Keywords: music discovery, music history, similarity search
March 2004 - 2007



With a proliferation of music artists working on blending various styles of music, the use of traditional genres to describe an artist's creative output is becoming increasingly less useful. In addition, people have varied tastes and often like music in widely different genres. Often, other people similarly like the same collection of artists. Due to our strong interests in music, Roy Kim and I decided to create a system that could recommend artists that would match with a listener's tastes. Thus, was born.

The basic idea is simple: users install a small plugin to their music player which sends metadata about their currently playing song to our servers. As a first level of service, users can access this history of played songs and look at various statistics about their listening preferences. In addition, they can generate dynamic text or images based on their current song (e.g. for displaying on their webpages or AIM profiles, etc.).
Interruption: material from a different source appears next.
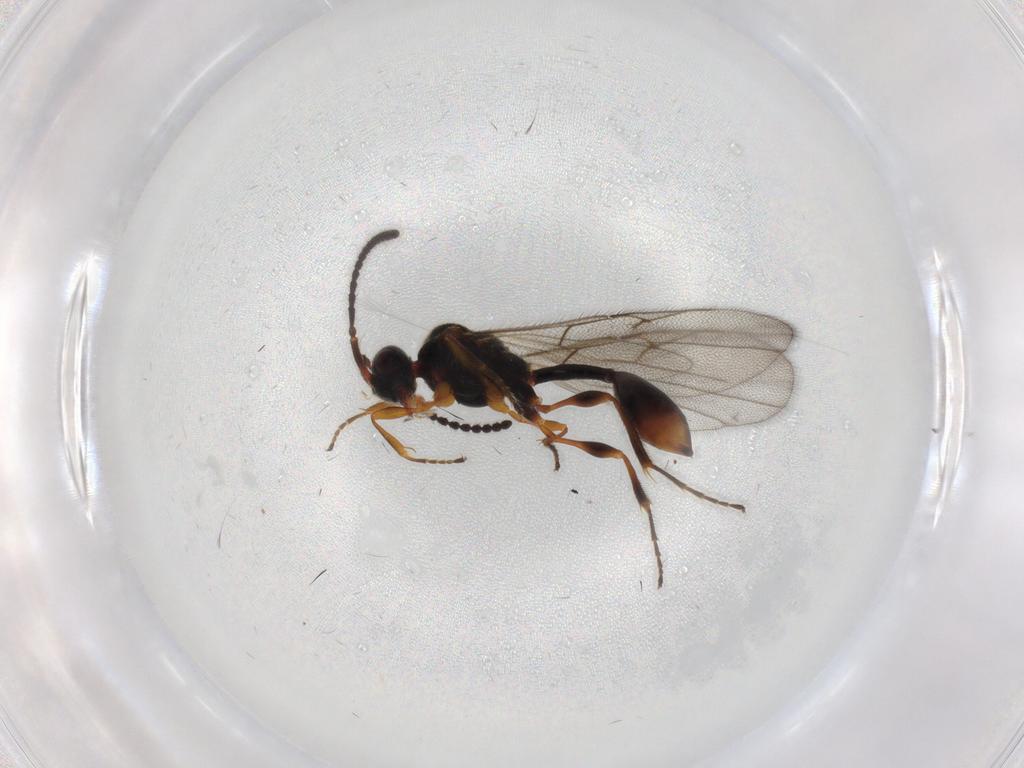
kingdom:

However, the more interesting use of the data comes from a backend analyzer (written entirely by me), which looks at all the data and automatically determines which artists are similar to each other based on a few different techniques. This backend has been written with several implementation issues in mind. Since we do not have the resources to store all our data in memory at one time and do the processing on it, the program has been written to process manageable chunks of data at a time (in terms of both memory and execution time) and combine the results together once each segment completes. Another major portion of the program deals with incorrect data (of which there is a lot, since we use ID3Tags from music, which are frequently incorrectly labelled). The output from this backend program is then stored in a database which the frontend uses to display personalized suggestions for each user.